Währenddessen saß Apelles, der berühmte Maler, an seiner Seite und malte ihn, was uns nicht groß störte, doch etwas befremdlich war, denn dieser fluchte dauernd, weil Alexander keinen Augenblick still stehen konnte. Und das Alexanders Pferd Bukephalos mitten in der Halle stand, von Sklaven am Zügel gehalten, machte auf die Altmakedonen einen zwiespältigen Eindruck.
„Die persische Flotte bedroht uns“, erwiderte Parmenion mit einem Gesicht, als hätte er auf eine Zitrone gebissen.
Was er von der Gegenwart des Pferdes und des Malers hielt, brauchten wir ihn nicht zu fragen. Er hielt es für einen Affront und sah sich geringschätzig behandelt.

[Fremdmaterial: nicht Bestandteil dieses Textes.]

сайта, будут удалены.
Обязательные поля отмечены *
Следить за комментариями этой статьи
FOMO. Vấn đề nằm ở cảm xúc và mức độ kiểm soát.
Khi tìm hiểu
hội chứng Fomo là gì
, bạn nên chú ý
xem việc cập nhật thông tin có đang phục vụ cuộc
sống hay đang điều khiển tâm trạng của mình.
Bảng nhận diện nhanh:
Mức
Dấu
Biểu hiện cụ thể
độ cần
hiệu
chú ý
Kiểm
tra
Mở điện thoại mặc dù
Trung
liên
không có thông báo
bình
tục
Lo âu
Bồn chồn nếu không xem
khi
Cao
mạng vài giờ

„Wir sollten eine Seeschlacht wagen“, fuhr er fort. „Bisher sind wir den Persern auf See immer überlegen gewesen. Ich erinnere nur an Salamis. Wenn wir sie vom Meer gefegt haben, können sie uns nicht in den Rücken fallen und wir können in aller Ruhe weiter marschieren.“
„Nein. Umgekehrt. Wir werden den Persern die Städte an der Küste wegnehmen und sie von ihren Heimathäfen absperren. Wir marschieren weiter und befreien Stadt um Stadt. Sie haben lange genug unter der Knute des Persers gelitten.“
Ich glaube nicht, dass das der eigentliche Grund war. Die Schiffe hatten die Griechen, insbesondere Athen, gestellt und er konnte sich nie sicher sein, dass sie ihn nicht doch im Stich ließen.
Von den Offizieren des Parmenion, alles alte Kämpen des Philipp, kam besorgtes Gemurmel und ein anderer als Alexander hätte sich vielleicht deren Mahnungen zu eigen gemacht. Doch er tat so, als wäre ihre Sorge unerheblich und ging zu Apelles und sah sich das Gemälde an und schüttelte unzufrieden den Kopf.
„Also, der Kopf des Bukephalos scheint mir nicht sehr gelungen.“
Apelles sah hoch und zu dem Pferd hinüber und dieses hob den Kopf und wieherte.